Swing Districts and the Battle for the Middle
Between Brooklyn’s extremes lies a swath of neighborhoods reflecting the internal conflict within Jewish political identity — particularly in Flatbush, Kensington, and Crown Heights’ non-Hasidic zones. In Flatbush, the Jewish vote was split: Cuomo took 2,773 votes to Mamdani’s 2,077, while Kensington saw Mamdani edge ahead with 5,564 votes against Cuomo’s 4,338.
These neighborhoods, demographically diverse and religiously mixed, illustrate how the generational divide now transcends theology. In the Orthodox corridors of Flatbush, rabbis warned congregants against the dangers of Mamdani’s openly anti-Israel stance. Yet in Kensington, young Jewish professionals — many unaffiliated with synagogues — flocked to his campaign rallies, convinced that his socialist agenda represented moral renewal.
In Prospect Park South and Prospect Lefferts Gardens, both gentrifying areas with mixed Jewish populations, Mamdani also enjoyed narrow leads: 1,533 of 2,518 in Prospect Park South and 1,375 of 2,709 in Prospect Lefferts voted for him. Cuomo trailed by slim margins, underscoring how even neighborhoods with traditional Jewish roots are experiencing ideological drift.
The Cultural Geography of Division
The data paints an unmistakable picture: Mamdani dominated the progressive, secular, and intermarried Jewish vote, particularly among those under 40, while Cuomo triumphed among the religious, Zionist, and immigrant communities who remain deeply tied to Jewish continuity and Israel’s security.
In neighborhoods like Bedford-Stuyvesant, Fort Greene, and Dumbo, smaller Jewish populations showed surprising support for Mamdani — 55% or higher — reflecting the influence of cultural elites and activists. In contrast, Orthodox areas like Boro Park, Gravesend, and Midwood stood as bulwarks of resistance against what many community leaders described as “a betrayal of Jewish values.”
Rabbi Eliezer Stern of Midwood told reporters after the election that “to vote for a man who refuses to condemn Hamas and denies the right of Israel to exist is not progressivism — it is moral blindness.” Others echoed his alarm, warning that the normalization of anti-Israel rhetoric within Jewish progressive circles could erode communal unity and embolden antisemitism under the guise of activism.

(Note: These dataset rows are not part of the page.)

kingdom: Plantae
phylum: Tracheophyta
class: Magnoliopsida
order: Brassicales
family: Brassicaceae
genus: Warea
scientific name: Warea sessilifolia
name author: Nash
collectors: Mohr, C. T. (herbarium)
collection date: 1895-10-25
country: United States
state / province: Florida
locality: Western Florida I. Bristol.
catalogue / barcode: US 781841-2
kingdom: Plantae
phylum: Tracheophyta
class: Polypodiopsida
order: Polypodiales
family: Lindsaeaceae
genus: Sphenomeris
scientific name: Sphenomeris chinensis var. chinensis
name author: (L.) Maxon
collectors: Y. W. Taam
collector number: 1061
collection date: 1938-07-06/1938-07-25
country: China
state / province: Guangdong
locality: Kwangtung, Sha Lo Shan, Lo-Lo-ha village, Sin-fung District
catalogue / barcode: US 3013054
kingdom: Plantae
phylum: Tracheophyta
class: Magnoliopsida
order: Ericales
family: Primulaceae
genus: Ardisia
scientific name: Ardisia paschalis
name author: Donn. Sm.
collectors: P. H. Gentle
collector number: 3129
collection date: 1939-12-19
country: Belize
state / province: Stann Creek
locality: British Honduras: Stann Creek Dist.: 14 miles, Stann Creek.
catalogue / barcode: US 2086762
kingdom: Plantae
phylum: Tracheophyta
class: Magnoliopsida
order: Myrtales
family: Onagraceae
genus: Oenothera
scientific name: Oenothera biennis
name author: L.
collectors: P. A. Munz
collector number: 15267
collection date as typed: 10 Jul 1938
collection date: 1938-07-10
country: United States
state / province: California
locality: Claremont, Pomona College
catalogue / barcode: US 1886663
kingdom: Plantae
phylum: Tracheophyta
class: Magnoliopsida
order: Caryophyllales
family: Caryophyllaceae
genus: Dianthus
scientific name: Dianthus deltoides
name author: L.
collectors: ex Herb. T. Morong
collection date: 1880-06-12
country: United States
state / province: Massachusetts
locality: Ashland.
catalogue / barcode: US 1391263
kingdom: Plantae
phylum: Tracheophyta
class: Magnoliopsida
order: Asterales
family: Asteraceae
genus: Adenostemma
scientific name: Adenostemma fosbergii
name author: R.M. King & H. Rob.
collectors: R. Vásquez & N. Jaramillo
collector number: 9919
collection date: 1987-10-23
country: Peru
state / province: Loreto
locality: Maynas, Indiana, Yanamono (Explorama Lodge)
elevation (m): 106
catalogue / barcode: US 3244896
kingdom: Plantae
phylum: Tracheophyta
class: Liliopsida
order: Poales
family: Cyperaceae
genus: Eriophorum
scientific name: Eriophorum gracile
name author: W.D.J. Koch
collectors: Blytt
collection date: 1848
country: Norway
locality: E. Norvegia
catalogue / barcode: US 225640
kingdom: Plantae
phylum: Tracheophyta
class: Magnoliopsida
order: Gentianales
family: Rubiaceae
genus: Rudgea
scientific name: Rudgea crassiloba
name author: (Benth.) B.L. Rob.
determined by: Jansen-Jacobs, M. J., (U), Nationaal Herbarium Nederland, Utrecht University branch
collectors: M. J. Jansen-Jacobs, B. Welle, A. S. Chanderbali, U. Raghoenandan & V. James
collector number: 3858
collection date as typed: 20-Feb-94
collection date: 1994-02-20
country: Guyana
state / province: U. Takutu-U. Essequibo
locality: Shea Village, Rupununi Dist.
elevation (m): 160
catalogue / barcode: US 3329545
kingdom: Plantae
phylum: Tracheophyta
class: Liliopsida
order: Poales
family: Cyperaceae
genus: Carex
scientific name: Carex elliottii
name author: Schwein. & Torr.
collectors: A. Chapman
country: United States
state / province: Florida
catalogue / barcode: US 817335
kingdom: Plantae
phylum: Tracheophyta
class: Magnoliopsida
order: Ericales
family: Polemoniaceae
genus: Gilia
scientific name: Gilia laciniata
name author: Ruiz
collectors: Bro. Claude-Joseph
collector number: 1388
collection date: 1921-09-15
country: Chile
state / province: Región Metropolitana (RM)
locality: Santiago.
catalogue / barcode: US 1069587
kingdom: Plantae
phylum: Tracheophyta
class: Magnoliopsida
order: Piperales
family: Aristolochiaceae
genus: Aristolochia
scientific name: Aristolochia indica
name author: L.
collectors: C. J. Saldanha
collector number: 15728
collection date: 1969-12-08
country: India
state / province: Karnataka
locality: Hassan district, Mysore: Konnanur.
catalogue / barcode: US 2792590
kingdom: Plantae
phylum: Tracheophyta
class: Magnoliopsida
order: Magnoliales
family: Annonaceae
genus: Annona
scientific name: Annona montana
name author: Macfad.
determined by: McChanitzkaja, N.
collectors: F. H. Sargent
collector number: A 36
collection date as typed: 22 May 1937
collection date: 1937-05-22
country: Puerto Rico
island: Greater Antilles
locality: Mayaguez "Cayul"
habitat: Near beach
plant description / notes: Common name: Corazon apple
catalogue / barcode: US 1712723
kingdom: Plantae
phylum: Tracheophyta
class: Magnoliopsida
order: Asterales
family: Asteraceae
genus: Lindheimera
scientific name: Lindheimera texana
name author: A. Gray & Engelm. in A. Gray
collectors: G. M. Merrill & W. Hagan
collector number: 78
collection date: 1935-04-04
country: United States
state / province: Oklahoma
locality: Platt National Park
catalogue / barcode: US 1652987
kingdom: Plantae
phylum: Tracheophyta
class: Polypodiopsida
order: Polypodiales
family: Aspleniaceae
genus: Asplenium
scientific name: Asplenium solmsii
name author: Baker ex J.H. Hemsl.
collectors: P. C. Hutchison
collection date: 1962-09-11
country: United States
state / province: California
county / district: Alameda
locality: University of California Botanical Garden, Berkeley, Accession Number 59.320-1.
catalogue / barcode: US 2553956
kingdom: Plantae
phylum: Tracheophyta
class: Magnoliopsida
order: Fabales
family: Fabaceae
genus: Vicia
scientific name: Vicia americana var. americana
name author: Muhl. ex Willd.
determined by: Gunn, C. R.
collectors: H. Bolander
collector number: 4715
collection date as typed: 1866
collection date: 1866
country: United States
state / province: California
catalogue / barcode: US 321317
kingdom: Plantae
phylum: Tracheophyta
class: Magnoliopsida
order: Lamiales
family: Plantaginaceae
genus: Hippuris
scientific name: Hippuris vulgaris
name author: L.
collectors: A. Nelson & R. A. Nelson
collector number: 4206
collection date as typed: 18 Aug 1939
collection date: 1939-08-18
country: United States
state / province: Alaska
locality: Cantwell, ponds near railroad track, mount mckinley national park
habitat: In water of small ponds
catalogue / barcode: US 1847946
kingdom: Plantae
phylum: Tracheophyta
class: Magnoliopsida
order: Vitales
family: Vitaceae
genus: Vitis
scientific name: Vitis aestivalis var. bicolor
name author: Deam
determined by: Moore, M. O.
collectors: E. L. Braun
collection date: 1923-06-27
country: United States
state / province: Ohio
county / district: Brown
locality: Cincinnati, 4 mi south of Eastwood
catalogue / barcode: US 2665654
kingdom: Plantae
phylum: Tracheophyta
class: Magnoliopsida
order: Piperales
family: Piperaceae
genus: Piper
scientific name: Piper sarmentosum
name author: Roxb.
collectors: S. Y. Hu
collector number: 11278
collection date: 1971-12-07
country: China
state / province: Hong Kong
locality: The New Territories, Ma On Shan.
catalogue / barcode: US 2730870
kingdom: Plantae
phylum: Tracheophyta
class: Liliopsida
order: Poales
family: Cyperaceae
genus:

Brooklyn’s Jewish electorate, once a powerful and cohesive political bloc, is now fractured along lines of ideology, age, and faith. Where once the shared memory of persecution and the defense of Israel unified Jewish voters across denominations, the 2025 data reveal a deep rift — between a traditional Judaism grounded in survival and a secular progressivism enthralled by revolution.
As Brooklyn emerges from this election, the borough stands as a microcosm of a broader crisis within American Jewry: a struggle between those who see the defense of Israel as essential to Jewish identity and those who have replaced that commitment with a universalist creed detached from Jewish particularism.
The question for New York’s Jewish community — and perhaps for American Jewry itself — is which vision will define its future.